Standards and partnerships aim to support global payment interoperability.
The U.S. Faster Payments Council has endorsed ISO 20022 as key to achieving seamless cross-border payments. ISO 20022 enables structured data exchange and supports automation of compliance, fraud detection and reconciliation across networks. Richer ISO 20022 formatting ensures U.S. systems can communicate globally, with the Faster Payments Council urging Society for Worldwide Interbank Financial Telecommunication (SWIFT)-aligned transitions. The Council also recommends stronger interlinkages between U.S. domestic systems like the RTP network and FedNow Service and global networks. To support around-the-clock international interoperability, the Council highlights the value of partnerships with innovative FinTech firms such as Ripple and Stellar.
From Vision to Execution: The Future of U.S. Instant Payments
Interoperability may determine whether real-time payments fulfill their potential—or remain locked in silos. Today, most systems still operate in isolation, making it harder for FIs to scale, compete and control costs.
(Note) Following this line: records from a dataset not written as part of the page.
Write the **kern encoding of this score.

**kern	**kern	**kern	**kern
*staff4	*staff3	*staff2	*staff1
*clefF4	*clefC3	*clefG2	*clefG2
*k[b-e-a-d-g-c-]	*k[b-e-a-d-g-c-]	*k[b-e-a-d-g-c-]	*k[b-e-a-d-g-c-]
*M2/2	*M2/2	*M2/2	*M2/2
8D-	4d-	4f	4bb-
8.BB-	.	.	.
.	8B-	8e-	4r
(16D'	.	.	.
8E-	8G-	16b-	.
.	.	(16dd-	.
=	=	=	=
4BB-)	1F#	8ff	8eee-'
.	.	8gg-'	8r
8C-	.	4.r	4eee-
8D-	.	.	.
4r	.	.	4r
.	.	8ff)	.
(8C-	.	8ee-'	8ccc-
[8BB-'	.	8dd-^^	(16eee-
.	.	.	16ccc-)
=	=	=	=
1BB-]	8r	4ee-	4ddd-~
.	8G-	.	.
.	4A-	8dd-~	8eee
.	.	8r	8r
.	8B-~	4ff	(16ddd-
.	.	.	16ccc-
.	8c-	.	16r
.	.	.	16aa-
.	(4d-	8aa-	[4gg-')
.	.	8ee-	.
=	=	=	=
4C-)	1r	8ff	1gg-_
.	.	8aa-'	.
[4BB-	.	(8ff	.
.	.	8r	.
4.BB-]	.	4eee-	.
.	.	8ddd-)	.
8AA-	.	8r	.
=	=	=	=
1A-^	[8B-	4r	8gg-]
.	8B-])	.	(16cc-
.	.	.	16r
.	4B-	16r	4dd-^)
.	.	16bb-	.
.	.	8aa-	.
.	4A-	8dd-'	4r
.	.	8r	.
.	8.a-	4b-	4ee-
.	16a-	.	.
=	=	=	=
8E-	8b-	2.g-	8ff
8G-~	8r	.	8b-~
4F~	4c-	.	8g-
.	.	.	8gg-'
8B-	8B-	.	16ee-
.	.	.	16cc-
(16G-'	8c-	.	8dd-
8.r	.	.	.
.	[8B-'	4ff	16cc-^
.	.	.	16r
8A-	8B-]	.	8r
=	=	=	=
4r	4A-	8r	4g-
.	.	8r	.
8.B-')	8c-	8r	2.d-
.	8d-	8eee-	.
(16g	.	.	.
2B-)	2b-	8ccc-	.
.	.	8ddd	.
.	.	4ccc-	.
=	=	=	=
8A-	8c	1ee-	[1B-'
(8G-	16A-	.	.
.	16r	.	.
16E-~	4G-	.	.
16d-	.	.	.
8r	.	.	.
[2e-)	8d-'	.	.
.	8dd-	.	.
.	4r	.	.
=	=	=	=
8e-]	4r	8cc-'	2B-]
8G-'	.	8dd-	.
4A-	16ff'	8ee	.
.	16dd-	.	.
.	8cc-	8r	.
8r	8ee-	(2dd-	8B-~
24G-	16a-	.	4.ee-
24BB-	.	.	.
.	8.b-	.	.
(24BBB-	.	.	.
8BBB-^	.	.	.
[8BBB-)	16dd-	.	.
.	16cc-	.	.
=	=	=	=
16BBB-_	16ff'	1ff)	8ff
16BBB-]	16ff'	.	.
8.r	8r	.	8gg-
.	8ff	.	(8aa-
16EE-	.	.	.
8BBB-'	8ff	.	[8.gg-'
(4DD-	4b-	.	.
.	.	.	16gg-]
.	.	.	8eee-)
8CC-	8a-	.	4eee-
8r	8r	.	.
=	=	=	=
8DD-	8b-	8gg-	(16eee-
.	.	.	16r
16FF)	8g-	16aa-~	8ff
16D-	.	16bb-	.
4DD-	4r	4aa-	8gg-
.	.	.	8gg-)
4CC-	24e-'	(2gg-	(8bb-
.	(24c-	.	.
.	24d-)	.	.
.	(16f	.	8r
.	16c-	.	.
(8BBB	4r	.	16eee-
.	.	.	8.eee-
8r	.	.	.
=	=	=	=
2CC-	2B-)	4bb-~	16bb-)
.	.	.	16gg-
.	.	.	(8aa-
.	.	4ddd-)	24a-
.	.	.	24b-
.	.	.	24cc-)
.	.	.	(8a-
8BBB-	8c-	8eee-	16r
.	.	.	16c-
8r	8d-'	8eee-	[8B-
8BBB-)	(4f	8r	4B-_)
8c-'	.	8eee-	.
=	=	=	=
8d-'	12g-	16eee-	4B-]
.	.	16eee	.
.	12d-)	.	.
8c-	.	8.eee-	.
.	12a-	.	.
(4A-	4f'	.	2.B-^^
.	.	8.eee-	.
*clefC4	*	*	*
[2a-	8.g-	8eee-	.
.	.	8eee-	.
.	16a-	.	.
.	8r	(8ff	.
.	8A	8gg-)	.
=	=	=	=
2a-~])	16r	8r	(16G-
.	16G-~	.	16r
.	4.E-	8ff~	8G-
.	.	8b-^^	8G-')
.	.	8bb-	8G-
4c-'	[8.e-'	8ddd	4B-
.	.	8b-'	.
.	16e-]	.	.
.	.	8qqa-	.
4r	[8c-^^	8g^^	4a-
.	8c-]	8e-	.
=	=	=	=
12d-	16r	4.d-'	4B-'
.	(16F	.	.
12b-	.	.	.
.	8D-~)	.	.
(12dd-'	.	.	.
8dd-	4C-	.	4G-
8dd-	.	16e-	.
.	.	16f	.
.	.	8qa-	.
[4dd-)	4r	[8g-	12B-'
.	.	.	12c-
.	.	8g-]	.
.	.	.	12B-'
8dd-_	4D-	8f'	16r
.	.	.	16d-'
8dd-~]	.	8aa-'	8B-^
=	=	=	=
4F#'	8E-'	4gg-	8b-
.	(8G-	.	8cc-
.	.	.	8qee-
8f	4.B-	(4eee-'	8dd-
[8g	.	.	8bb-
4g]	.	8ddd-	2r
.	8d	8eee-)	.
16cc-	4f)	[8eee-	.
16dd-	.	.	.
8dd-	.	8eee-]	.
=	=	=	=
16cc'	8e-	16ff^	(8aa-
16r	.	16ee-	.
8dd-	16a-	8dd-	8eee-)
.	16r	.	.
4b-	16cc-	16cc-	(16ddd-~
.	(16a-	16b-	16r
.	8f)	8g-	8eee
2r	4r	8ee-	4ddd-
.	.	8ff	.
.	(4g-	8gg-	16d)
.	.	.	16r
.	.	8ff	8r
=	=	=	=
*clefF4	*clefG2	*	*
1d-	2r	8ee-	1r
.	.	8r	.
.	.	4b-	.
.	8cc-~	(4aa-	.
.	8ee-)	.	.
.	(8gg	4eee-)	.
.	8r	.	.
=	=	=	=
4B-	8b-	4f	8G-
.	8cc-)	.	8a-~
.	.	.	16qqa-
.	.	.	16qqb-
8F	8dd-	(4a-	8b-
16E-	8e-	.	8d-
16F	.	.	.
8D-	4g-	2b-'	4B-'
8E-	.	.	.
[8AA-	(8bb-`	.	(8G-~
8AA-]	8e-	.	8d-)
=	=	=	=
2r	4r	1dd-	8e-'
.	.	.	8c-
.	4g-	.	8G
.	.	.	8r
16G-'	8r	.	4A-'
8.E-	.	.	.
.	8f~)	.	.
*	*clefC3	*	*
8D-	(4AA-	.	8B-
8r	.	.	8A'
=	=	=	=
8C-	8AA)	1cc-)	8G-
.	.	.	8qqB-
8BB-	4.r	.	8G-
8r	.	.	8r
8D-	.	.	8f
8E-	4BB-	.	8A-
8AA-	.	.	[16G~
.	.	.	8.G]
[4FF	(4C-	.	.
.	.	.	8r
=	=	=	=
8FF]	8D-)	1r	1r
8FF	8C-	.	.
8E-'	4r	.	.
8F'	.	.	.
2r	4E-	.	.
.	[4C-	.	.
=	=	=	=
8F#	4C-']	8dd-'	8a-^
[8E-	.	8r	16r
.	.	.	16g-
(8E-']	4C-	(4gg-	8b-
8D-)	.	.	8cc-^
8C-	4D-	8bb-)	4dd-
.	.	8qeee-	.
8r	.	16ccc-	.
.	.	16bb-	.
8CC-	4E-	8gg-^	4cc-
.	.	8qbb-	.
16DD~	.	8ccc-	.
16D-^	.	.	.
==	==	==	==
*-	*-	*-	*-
Financial institutions, technology providers and policymakers must now coordinate efforts to bridge the gap between intent and execution—and build a unified, resilient real-time payment infrastructure.
To accelerate progress, PYMNTS Intelligence recommends the following strategies:
- Enable real-time liquidity visibility across systems to manage capital efficiently.
- Leverage PaaS platforms to simplify access to multiple rails and reduce integration complexity.
- Embed fraud detection and compliance into interoperable workflows to minimize risks and operational friction.
- Support ISO 20022 and SWIFT compatibility for global message alignment.
- Build contingency strategies so that systems can fall back on alternative rails when needed.
Fragmentation remains a drag on efficiency, access and innovation. As a result, work on interoperability should be accelerated. It may be the foundation for scaling real-time payments from patchwork adoption to the industry standard.